Official: Jersey City Shooters Were Motivated By “Hatred Of The Jewish People”
New Jersey officials believe the two shooters at a kosher supermarket in Jersey City were motivated by bias against Jews and the police.
“We believe that the suspects held views that reflected hatred of the Jewish people as well as a hatred of law enforcement,” the state’s attorney general, Gurbir Grewal, said at a news conference Thursday.
Four people died in the attack Tuesday at the kosher store, in addition to the gunmen. The victims include Mindy Ferencz, 32, the market owner with her husband, and Moshe Deutsch, 24, who are Jewish, and a store employee, Miguel Douglas, 49. A police officer, Joseph Seals, 39, was killed at a nearby cemetery.
After shooting Seals, the suspects, who have been identified as David Anderson and Francine Graham, drove a van a mile away to the JC Kosher Supermarket and entered firing, according to local law enforcement officials. Police arrived on the scene and a shootout began that lasted more than an hour.
When it was over, police found the bodies of three civilians and the gunmen. Police also found an active pipe bomb in their van.
Grewal said the incident was being investigated as an act of domestic terrorism.
“The evidence points towards acts of hate,” he told reporters. “I can confirm that we are investigating this matter as potential acts of domestic terrorism, fueled both by anti-Semitism and anti-law enforcement beliefs.”
U.S. Attorney Craig Carpenito said the suspects targeted only people in the store as well as the police, and that a video showed that they had not shot at passersby.

▶ _Tasks for this exercise_
1 – Transcribe the passage of the Jersey City shooting article from "New Jersey officials" to "news conference Thursday.".
2 – Pick up the Jersey City shooting article after its last sentence and continue writing it.
None of the lines after this text are needed.

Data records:
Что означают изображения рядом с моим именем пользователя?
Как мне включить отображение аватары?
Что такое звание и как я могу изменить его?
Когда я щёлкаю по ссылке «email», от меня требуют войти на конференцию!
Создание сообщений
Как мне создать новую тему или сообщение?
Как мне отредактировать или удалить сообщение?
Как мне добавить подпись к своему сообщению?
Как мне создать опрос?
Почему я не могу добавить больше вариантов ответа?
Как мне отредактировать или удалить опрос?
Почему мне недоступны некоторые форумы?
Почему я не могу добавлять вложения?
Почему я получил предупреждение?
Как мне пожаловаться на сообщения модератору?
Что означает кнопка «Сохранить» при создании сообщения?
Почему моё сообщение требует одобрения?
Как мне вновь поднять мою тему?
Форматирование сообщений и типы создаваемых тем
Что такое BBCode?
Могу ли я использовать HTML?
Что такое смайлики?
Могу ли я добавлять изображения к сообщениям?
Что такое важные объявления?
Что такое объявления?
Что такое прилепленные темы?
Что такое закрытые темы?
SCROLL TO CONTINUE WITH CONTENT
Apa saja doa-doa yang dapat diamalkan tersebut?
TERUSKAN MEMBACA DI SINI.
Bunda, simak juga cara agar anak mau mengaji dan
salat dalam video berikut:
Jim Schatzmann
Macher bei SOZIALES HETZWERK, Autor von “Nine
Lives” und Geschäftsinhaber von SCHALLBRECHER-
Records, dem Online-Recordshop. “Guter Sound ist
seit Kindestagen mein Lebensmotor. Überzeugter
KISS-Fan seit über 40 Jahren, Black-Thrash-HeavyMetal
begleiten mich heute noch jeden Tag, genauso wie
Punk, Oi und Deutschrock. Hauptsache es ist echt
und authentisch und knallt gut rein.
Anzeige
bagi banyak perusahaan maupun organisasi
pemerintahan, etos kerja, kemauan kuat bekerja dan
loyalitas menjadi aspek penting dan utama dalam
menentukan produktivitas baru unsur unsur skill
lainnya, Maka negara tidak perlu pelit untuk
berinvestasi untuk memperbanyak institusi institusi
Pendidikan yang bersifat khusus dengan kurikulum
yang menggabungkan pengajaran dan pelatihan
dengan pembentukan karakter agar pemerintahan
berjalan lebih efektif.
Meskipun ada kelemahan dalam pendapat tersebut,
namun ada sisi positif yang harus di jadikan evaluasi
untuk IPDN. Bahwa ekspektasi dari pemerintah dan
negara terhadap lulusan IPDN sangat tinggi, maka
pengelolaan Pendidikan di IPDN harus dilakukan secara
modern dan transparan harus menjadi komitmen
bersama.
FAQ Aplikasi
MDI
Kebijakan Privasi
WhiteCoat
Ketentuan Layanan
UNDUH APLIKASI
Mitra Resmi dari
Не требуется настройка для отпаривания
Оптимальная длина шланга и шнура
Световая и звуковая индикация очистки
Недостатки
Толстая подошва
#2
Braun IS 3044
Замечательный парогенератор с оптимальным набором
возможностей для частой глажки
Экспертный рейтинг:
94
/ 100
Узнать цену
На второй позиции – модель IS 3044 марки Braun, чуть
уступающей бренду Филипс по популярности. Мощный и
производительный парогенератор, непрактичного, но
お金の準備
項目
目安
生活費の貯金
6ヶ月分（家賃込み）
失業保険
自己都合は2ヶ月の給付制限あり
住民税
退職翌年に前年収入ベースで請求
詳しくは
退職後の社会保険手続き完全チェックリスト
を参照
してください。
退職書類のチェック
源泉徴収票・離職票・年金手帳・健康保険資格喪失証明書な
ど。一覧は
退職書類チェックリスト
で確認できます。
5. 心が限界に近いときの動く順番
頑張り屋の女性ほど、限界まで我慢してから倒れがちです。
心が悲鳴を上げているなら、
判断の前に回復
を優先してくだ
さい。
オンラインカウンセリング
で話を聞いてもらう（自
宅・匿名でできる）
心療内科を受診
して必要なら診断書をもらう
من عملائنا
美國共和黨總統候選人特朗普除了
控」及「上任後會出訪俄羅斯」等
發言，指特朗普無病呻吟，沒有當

* * *

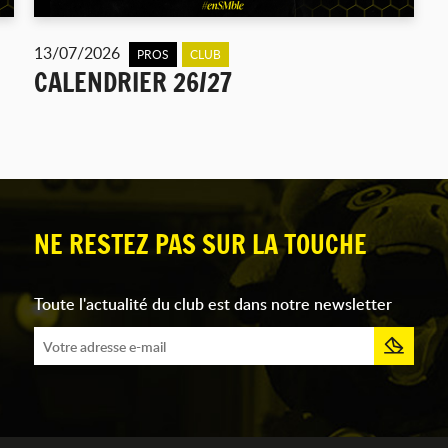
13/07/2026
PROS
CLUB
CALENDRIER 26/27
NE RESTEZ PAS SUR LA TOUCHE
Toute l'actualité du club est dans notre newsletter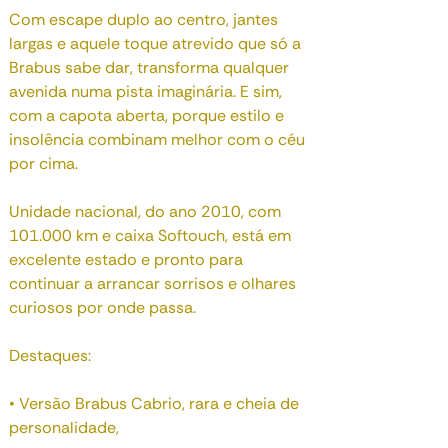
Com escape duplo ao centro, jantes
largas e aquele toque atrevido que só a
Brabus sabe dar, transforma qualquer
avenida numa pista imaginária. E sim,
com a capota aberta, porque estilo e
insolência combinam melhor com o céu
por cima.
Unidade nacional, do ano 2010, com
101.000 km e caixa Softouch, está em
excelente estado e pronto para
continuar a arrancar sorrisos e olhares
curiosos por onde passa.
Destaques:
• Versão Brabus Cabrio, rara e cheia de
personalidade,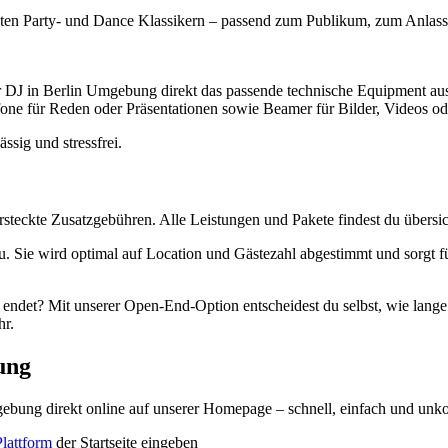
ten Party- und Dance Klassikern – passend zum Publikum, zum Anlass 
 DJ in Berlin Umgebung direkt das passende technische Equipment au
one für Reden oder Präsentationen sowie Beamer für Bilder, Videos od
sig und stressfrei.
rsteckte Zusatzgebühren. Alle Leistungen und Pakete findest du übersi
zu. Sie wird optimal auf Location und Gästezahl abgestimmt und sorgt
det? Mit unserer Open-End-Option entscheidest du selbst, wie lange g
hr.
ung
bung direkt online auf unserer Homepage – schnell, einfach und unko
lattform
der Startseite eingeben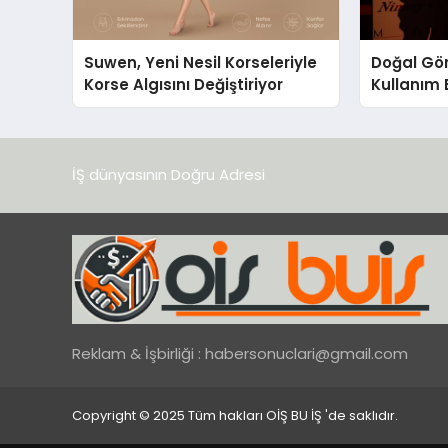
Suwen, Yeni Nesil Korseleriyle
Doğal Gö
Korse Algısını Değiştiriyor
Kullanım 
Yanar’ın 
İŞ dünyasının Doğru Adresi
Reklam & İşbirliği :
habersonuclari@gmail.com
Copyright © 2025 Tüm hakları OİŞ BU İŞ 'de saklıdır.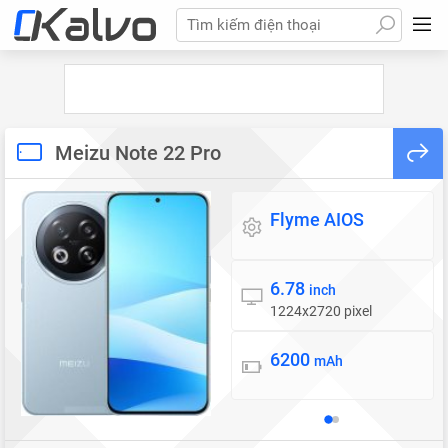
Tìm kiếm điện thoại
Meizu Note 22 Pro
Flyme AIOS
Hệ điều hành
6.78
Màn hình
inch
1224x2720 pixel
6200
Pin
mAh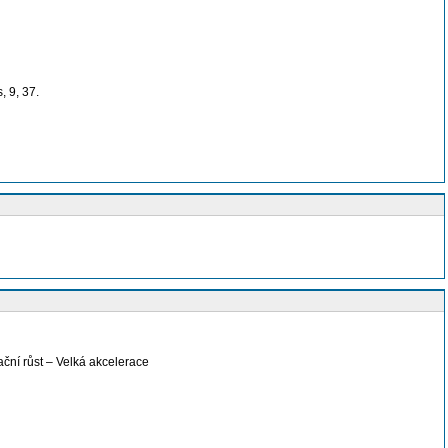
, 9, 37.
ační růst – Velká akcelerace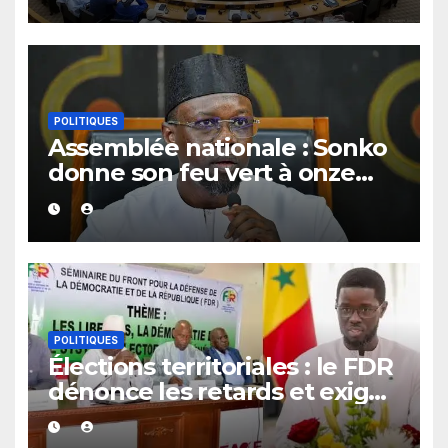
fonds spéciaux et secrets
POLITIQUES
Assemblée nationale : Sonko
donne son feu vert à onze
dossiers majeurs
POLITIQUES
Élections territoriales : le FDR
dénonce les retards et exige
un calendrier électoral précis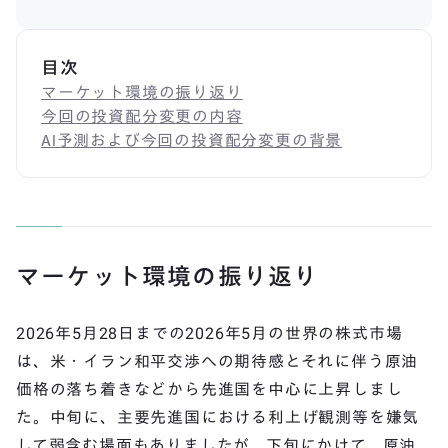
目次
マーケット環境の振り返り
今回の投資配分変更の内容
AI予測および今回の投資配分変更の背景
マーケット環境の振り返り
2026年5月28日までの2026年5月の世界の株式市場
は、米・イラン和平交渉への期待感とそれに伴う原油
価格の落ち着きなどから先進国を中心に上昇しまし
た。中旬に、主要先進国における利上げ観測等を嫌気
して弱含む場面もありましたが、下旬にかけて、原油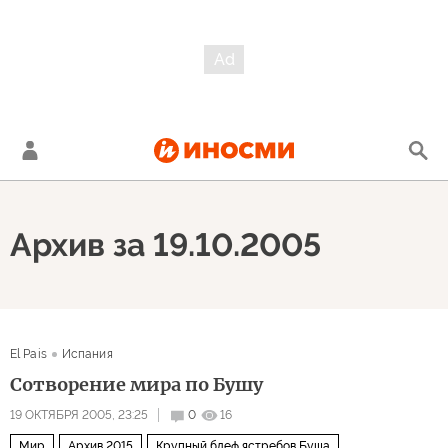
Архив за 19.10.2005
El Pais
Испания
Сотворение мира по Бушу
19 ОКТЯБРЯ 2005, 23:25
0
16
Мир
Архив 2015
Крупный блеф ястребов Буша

▶ _List of answers_
1 –
New Jersey officials believe the two shooters at a kosher supermarket in Jersey City were motivated by bias against Jews and the police.
“We believe that the suspects held views that reflected hatred of the Jewish people as well as a hatred of law enforcement,” the state’s attorney general, Gurbir Grewal, said at a news conference Thursday.

2 –
“They were clearly targeting that store. They were clearly targeting the New Jersey Police Department,” he said at the news conference.
Grewal said investigators were looking into social media posts that allegedly were written by the suspects. He said they were also probing possible ties with the Black Hebrew Israelites, a movement of African-Americans who believe they descended from the biblical Israelites. Some adherents hold anti-Semitic views.
“We have evidence that both suspects expressed interest in this group, but we have not definitely set any formal links to that organization or any other formal group,” Grewal said.
He added that investigators believe that the shooters were acting on their own.
Ferencz and Deutsch were among a number of haredi Orthodox Jews who recently made Jersey City their home. Some 100 families moved to the area from Brooklyn because of increasing rents. Community members say the Jews got along well with other residents in the Greenville neighborhood, which has a significant African-American population.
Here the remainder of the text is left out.